Resulta difícil moverse en un país donde la discrepancia se resuelve con descalificativos inapelables, donde las posiciones políticas o culturales, por ejemplo, son inmunes a cualquier debate sosegado y donde el ejercicio de convencer con argumentos supone un esfuerzo cuyos resultados son casi siempre estériles. Debe ser nuestra forma de ser, dicen los más perezosos, o la intolerancia congénita que nos hurta el debate necesario para sacarnos de nuestra posiciones numantinas y en muchos casos del error .
El periodista y escritor Arturo Pérez Reverte firmó hace uno días un artículo en el que recogía esta «virtud» tan española a cuenta de sus breves apariciones dominicales en twitter, en las que se desahoga sobre la actualidad patria y recibe, cómo no, una rociada de insultos y descalificaciones reflejo el carácter de nuestro paisanaje. Conste que no estoy de acuerdo con muchos de los postulados de Pérez Reverte pero admiro su arrojo para exponerse públicamente ante el personal sin necesitarlo.Y lo hace con dosis elevadas de humor, de su vasta cultura bibliográfica y su experiencia de ex-corresponsal de guerra.

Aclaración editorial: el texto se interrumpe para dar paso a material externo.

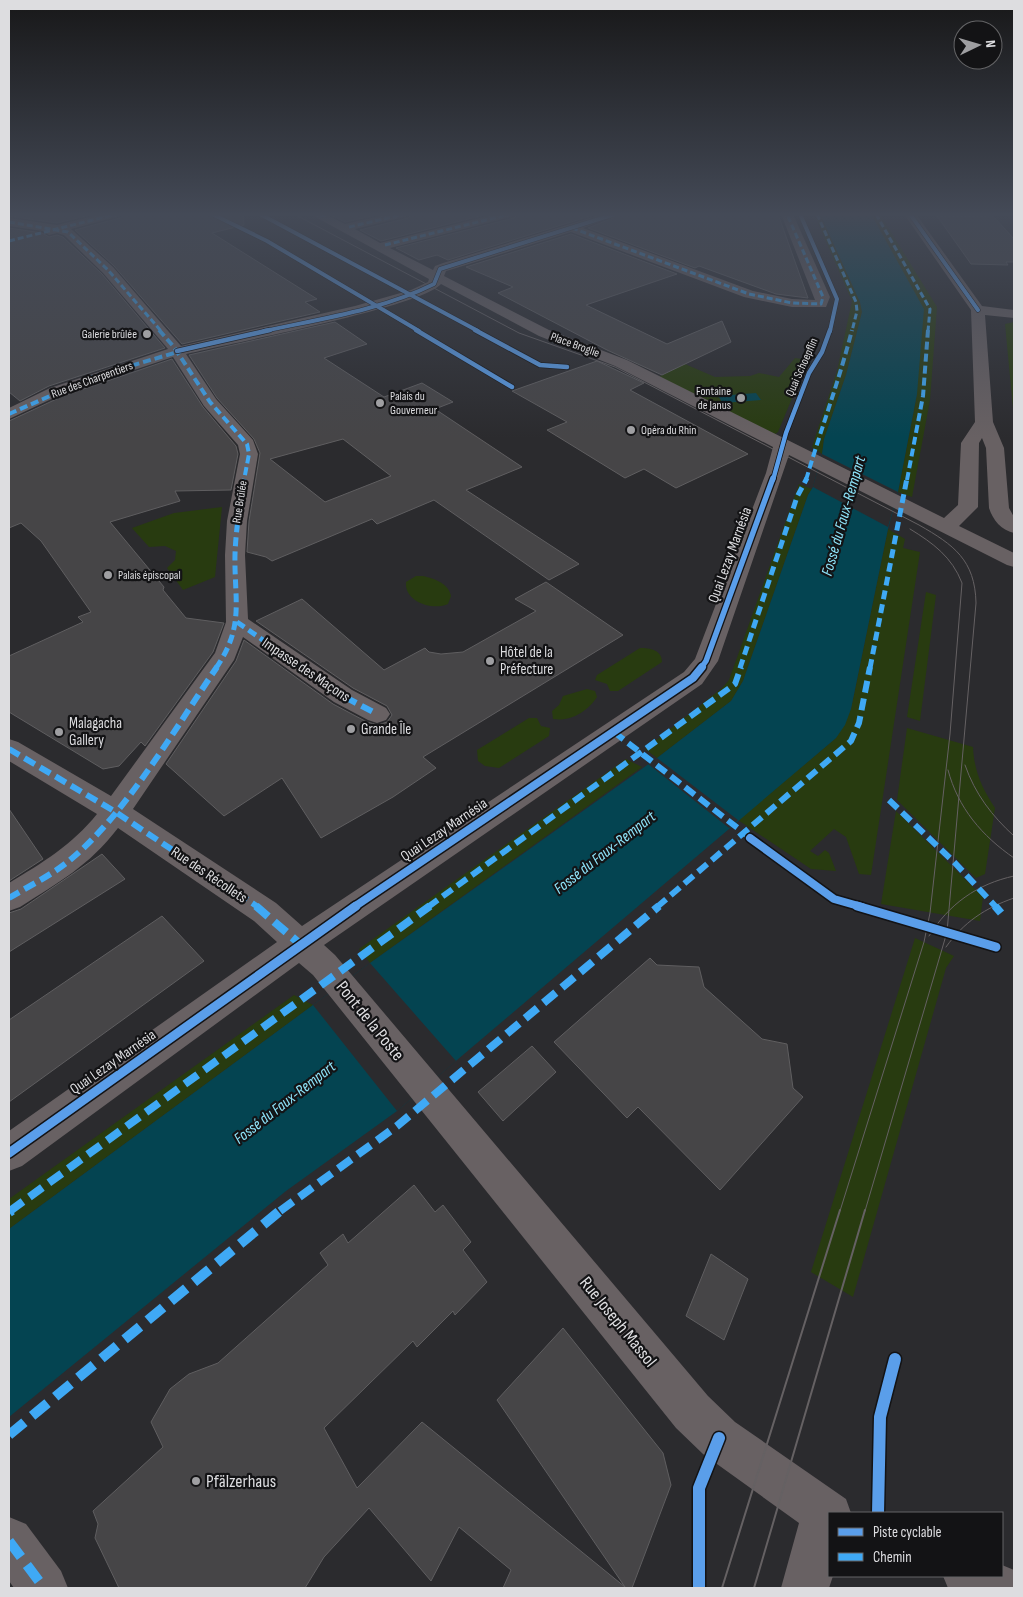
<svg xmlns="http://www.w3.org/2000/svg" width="1023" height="1597" viewBox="0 0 1023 1597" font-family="'Sofia Sans Condensed',sans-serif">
<rect width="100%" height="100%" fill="#2b2b2e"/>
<g fill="#283b10">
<path d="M814,214h6l40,88 2,10 -16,63 -22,64 -2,15 -10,-7 25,-76 15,-70z"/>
<path d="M871,214h9l57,93 -7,93 -18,97 -14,-5 19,-98z"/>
<path d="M1014,322v97l-9,-95z"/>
<path d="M815,343l-37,89 -3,2 -117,-57 27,-13 30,13 35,-1 9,-3 20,4 16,-19 7,1z"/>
<path d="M799,484l13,5 -4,6 -65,186 -12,20 -74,57 -12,-9 77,-61 7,-8z"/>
<path d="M222,507l-7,70 -32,13 -16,-22 8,-8 1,-9 -11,-5 -16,1 -17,-19 42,-15z"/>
<path d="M888,529l17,10 -2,9 17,4 -49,323 -12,-1 -13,-37 -12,-8 -24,22 8,5 7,-6 4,3 7,18 -25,-2 -73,-49 98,-82 15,-29z"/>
<path d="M423,576c12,3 25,7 28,20l-3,8c-15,7 -44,-2 -42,-22l10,-6z"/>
<path d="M926,592l10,3 -16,126 -13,-4z"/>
<path d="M640,648c10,0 22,2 22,14l-44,29h-8l-3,-7 -12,-4 2,-5z"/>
<path d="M587,689l8,2 2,6c-9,14 -26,25 -44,22l-1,-8 7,-6 4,-9z"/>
<path d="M529,718h8l4,8 9,2 -1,8 -50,32 -14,-2 -7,-5 -1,-11z"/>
<path d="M907,728l66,19c1,24 9,41 22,61l-10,66 -9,4 -79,-78z"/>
<path d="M626,759l16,8 -272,196 -11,-14z"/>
<path d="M896,811l87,86 -3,24 -99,-17z"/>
<path d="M915,938l39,18 -8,12 -93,329 -42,-25z"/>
<path d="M294,995l19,10 -304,224v-30z"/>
</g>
<g fill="#044451">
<path d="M820,214h51l53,95 -7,85 -19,98 -10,37 -37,180 -6,16 -9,13 -439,373 -111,80 -277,226v-188l361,-266 287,-205 74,-57 12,-20 65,-186 5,-8 9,-33 2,-15 22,-64 16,-63 -2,-10z"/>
<path d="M756,393l5,7 -38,3 -5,-7z"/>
</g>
<g fill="#2b2b2e">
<path d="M822,454l76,38 -10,35 -75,-40z"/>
<path d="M657,758l81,62 -9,8 -81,-64z"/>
<path d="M370,963l86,98 -59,50 -84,-106z"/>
</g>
<g fill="#464547" stroke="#5f5e60" fill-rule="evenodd">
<path d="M9,214h85l-37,9 -48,-7z"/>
<path d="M124,214h119l1,11 -32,8 105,66 -12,3 15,10 -138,32 -68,-78 -39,-36 45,-12z"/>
<path d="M329,214h52l-36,8z"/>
<path d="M412,214h76l-107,27 -21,-11 48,-12z"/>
<path d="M518,214h79l-149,46 -11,-5 -18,5 -23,-12 118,-30z"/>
<path d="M623,214h155l30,84 -32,-4 -77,-28 -4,2 -107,-40z"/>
<path d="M937,216l57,1 20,22v23h-8l2,3 -37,-1z"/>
<path d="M9,228l33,5 7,4 8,-2 6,2 39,37 63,74 -116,38 -29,15 -11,-9z"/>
<path d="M571,234l106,40 -91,31 81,39 55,-23 9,21 -69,33 -55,-25 -109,-57 15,-6 -47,-20z"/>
<path d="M335,322l32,22 -43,14 60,39 38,-14 31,19 -18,7 87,58 -56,23 113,74 -30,16 -115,-80 -57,24 -5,-5 -100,42 -6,-4 -19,-5 2,-31 11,-68 -6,-14 -37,-41 -28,-43zM343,439l48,37 -66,26 -55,-43z"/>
<path d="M172,359l31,48 33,39 2,8 -7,36 -56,1 5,10 -70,21 54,65 -1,3 23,28 38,5 -11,29 -68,94 -4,-4 -22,24 -16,3 -94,-57v-56l74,-34 -5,-5 13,-5 -50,-71 -20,-18 -12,5v-107l54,-25z"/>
<path d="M597,361l47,22 -14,7 118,64 -72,34 -32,-19 -19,9 -78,-48 20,-8 -55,-31z"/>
<path d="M546,582l77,53 -200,122 13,11 -43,29 -72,41 -39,-60 -58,38 -58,-52 70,-103 8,-21 89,64 34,18 11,3 9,-3 5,-7 -5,-9 -34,-18 -97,-67 46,-22 82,71 41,-22 4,4 12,2 22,-2 73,-41 -21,-12z"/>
<path d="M9,809l34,50 -34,22z"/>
<path d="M102,854l23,25 -116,73v-39l12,-4z"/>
<path d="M162,916l42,45 -195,141v-82z"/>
<path d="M650,958l7,7 42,2 5,20 58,52 25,5 6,44 10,9 -83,93 -82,-83 -11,11 -73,-76z"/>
<path d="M532,1046l24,26 -53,49 -25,-29z"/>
<path d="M414,1185l21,27 8,-7 28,37 -8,8 24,32 -32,33 -2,-4 -36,36 -4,-6 -89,87 33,60 65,-66 203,165 -128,-187 66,-72 100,125 8,32 -39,103h-129l8,-18 -52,-43 -28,54 -62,-73 -45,49 -19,31h-186l-24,-50 3,-14 -5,-13 70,-64 -12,-25 19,-33 19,-15 29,-11 110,-98 -8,-12 23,-19 5,9z"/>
<path d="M711,1254l37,25 -24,61 -38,-24z"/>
</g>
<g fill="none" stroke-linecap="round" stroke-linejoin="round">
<g fill="#686163" fill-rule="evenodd">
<path d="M102,214h20l-2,2 -49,13 42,38 68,79 174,-40 56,-16 17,-8 1,-3 -119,-65h15l20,10 44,-10h21l-2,2 -53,13 25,14 116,-29h20l-2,2 -124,32 43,22 2,-4 8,-3 160,-49h18l-38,14 170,63 39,8 23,1 -34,-86h12l37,83 -4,10h-34l-48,-10 -173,-65 -118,37 -7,2 -2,5 105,54 78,30 317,158 14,-13 3,-62 14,-21 -4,-112 -67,-96h12l66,92 32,4v8l-29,-3 8,107 11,26 5,60 5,9v16c-13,-3 -21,-13 -25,-25l-3,-60 -4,-10 -3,5 -1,64 -19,19 55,27v14l-7,-2 -218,-110 -71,206 -16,23 -378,261 11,10 373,441 27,26 111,77 5,14h-22v63h4l-4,12h-48l18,-65 -96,-69 -27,-26 -363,-453 -14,-12 -277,203 -13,5v-40l268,-189 -23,-21 -136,-93c-29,38 -59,54 -98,79l-11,4v-28c33,-20 63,-38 88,-69l-88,-53v-22l9,3 93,54 104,-143 11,-31 -1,-67 2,-34 13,-67 -2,-9 -34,-39 -31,-49 -111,37 -53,25v-11l41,-20 118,-39 -65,-76 -39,-38 -7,-2 -8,2 -6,-4 -34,-5v-8l48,7zM441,284l98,52 76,30 158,81 -7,26 -71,186 -11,13 -382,254 -26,-23 -143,-94 101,-149 9,-23 91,65 34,18 9,3 9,-3 4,-6 -4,-6 -34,-18 -104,-71 -3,-64 2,-34 11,-67 -5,-14 -37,-41 -30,-45c40,-10 236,-47 255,-70z"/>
<path d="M9,1517l17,7 35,47 7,17h-54l-5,-7z"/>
<path d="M1002,1565l12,5v18h-66l-5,-12h59z"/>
</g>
<g stroke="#656163" stroke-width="1">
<path d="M294,214l225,119 96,34 304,158c35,20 56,35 57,78l-29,329 -82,279"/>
<path d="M965,765c10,29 27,51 49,71"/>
<path d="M948,770c10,38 34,66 66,88"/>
<path d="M929,936c20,-32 48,-52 85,-60"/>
<path d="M946,947c18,-25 39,-39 68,-49"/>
<path d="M840,1211l84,-269 6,-29 20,-179 12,-151c-10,-26 -29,-40 -52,-54"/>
</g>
<g stroke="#656163" stroke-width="2">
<path d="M722,1588l118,-378"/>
<path d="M754,1588l111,-378"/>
</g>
<g stroke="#3fa9f5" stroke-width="3" stroke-dasharray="6 3" stroke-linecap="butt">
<path d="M817,214l39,88 1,9 -5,20"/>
<path d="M876,214l54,95 -2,22"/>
<path d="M320,216l11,-2"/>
<path d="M9,222l59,10 40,38 53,61"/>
<path d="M349,227l55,-13"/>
<path d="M572,228l177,66 43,9 29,1 2,-7 -36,-83"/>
<path d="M9,241l107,-27"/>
<path d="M385,245l125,-31"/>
</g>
<g stroke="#3fa9f5" stroke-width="4" stroke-dasharray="8 4" stroke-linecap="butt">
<path d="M159,330l15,17 36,55 37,42 2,10 -5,26"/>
<path d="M9,414l84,-37 88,-26"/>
<path d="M806,480c15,-51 33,-99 46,-150"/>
<path d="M907,480l16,-84 5,-66"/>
</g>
<g stroke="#3fa9f5" stroke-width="5" stroke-dasharray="9 5" stroke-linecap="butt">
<path d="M237,622l66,46"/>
<path d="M216,668c29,-42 18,-68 19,-114 1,-26 5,-50 10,-76"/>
<path d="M740,668l57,-171 10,-19"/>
<path d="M870,668l37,-190"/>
</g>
<g stroke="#3fa9f5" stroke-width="6" stroke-dasharray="12 6" stroke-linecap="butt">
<path d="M301,667l42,29 34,18"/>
<path d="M614,732l134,104"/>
<path d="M9,749l105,62 144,96"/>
<path d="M889,800l66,63 41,44"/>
<path d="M9,898c20,-12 43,-23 61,-38 56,-46 106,-133 147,-193"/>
<path d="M428,907l307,-223 6,-17"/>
<path d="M657,907l194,-166 8,-18 11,-56"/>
</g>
<g stroke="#3fa9f5" stroke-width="8" stroke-dasharray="16 8" stroke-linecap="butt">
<path d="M256,906l44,38"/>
<path d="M995,906l6,7"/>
<path d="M10,1211l420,-305"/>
<path d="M280,1211l117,-85 262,-220"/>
</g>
<g stroke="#3fa9f5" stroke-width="10" stroke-dasharray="20 10" stroke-linecap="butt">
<path d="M9,1212l3,-2"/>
<path d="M9,1435l272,-225"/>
<path d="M9,1541l35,47"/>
</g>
<g stroke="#131315" stroke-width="5">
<g id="cycleway-far5">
<path d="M212,214l55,27 152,90"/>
<path d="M260,214l218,117"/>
<path d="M800,214l37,85 -7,32"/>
<path d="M910,214l68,96"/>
<path d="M264,331c56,-12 118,-21 170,-47l6,-15 175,-55"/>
</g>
</g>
<g stroke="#131315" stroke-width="6">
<g id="cycleway-far4">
<path d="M416,330l96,57"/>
<path d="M475,330l65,35 27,2"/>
<path d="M177,351l93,-21"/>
<path d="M773,480l13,-47 23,-60 13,-21 8,-22"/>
</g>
</g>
<g stroke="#131315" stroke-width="8">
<path id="cycleway-far3" d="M701,668l5,-7 67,-183"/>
</g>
<g stroke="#131315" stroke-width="11">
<g id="cycleway-far2">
<path d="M750,838l84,61 28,8"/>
<path d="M354,907l339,-229 9,-11"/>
</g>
</g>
<g stroke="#131315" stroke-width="12">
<g id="cycleway-far1">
<path d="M857,906l139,41"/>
<path d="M9,1153l347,-247"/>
</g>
</g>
<g stroke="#131315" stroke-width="15">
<g id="cycleway">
<path d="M878,1513l2,-96 15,-58"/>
<path d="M699,1588v-100l20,-50"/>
</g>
</g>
<use href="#cycleway-far5" stroke="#5a9eea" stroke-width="4"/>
<use href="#cycleway-far4" stroke="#5a9eea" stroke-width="4.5"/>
<use href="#cycleway-far3" stroke="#5a9eea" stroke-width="5.5"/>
<use href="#cycleway-far2" stroke="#5a9eea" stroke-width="8"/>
<use href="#cycleway-far1" stroke="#5a9eea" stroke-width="9"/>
<use href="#cycleway" stroke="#5a9eea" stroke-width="12"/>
</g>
<linearGradient id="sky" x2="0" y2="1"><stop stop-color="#181819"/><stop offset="0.49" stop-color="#444a57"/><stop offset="1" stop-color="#444a57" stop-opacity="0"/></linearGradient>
<rect width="1023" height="438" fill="url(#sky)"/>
<g fill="#9f9fa2" stroke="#131315" stroke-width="2">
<circle cx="147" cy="334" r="5"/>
<circle cx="741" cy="398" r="5"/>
<circle cx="380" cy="403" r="5"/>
<circle cx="631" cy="430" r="5"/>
<circle cx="108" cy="575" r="5"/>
<circle cx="490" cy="661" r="5"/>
<circle cx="351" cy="729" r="5"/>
<circle cx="59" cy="732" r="5"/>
<circle cx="196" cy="1481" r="5"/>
</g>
<g text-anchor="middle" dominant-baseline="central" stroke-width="4.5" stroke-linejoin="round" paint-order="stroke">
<g font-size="12" fill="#dddde0" stroke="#131315" text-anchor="start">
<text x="137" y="334" text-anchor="end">Galerie brûlée</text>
<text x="731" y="391" text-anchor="end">Fontaine<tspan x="731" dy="14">de Janus</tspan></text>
<text x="390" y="396">Palais du<tspan x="390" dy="14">Gouverneur</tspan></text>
<text x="641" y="430">Opéra du Rhin</text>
<text x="118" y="575">Palais épiscopal</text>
</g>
<g font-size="12" fill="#dddde0" stroke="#131315">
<text transform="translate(575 345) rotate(20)">Place Broglie</text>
<text transform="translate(802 367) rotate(-66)">Quai Schoepflin</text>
<text transform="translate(92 380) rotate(-20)">Rue des Charpentiers</text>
<text transform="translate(240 502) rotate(-81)">Rue Brûlée</text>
</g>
<g font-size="15" fill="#dddde0" stroke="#131315">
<text transform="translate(730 555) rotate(-70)">Quai Lezay Marnésia</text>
<text transform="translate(306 670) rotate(34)">Impasse des Maçons</text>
<text transform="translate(444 830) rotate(-34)">Quai Lezay Marnésia</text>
<text transform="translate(209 875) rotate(34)">Rue des Récollets</text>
<text transform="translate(113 1062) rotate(-35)">Quai Lezay Marnésia</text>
</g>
<g font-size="15" fill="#dddde0" stroke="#131315" text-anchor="start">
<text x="500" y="652">Hôtel de la<tspan x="500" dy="17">Préfecture</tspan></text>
<text x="69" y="723">Malagacha<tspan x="69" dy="17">Gallery</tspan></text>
<text x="361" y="729">Grande Île</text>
</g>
<g font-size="16" font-style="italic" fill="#8fe6fc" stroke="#131315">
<text transform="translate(844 516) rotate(-74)">Fossé du Faux-Rempart</text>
<text transform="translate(605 853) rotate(-38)">Fossé du Faux-Rempart</text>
<text transform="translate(285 1103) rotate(-38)">Fossé du Faux-Rempart</text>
</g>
<g font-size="18" fill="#dddde0" stroke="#131315">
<text transform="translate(370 1021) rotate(51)">Pont de la Poste</text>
<text transform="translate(618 1322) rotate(51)">Rue Joseph Massol</text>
</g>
<g font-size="18" fill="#dddde0" stroke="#131315" text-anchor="start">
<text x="206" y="1481">Pfälzerhaus</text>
</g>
</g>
<rect width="1023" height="1597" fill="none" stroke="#dddde0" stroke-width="20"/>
<rect x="828" y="1512" width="175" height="65" fill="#131315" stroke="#646466"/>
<rect x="838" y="1528" width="25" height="8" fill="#5a9eea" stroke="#646466"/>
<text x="873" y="1537" font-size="15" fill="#dddde0">Piste cyclable</text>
<rect x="838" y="1553" width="25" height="8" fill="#3fa9f5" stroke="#646466"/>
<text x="873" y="1562" font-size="15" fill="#dddde0">Chemin</text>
<g transform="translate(978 45) rotate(85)"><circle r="24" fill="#131315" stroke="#646466"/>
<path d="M0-4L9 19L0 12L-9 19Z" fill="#9f9fa2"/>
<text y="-8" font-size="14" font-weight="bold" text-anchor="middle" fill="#dddde0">N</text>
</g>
</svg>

Me viene al pelo esta reflexión porque acabo de terminar la lectura de un monumento a la intolerancia hispana más cruel contenida en el libro del historiador británico Paul Preston y que lleva por título «El holocausto español» . Sus casi 700 páginas son un pormenorizado relato del origen de la guerra civil española, la espantosa violencia de ambos bandos y la no menos cruel venganza ejercida en la postguerra.
Es un libro que duele. La descripción de los crímenes y sus autores nos hunde en lo más miserable y hediondo del ser humano y sus protagonistas son españoles. Si se lee con la cabeza fría es un antídoto contra la crueldad e intolerancia, pero no es fácil dejar de tomar partido.
Vivimos ahora tiempos difíciles de grave crisis económica y de valores éticos, con una clase política, en general, lamentable pero seguimos echándonos los trastos la cabeza. El insulto vale más que un argumento. Y como en tiempos de la guerra civil hemos recuperado términos que parecían superados, como «rojos» y «fascistas» para denigrar a al adversario político. Será que no hemos aprendido nada de nuestra historia y por ello estamos condenados a repetir errores una y otra vez sometidos a un bucle que desprecia el respeto por quien opina diferente y ajenas a una educación y cultura que nos salve de nuestras miserias. Así nos va.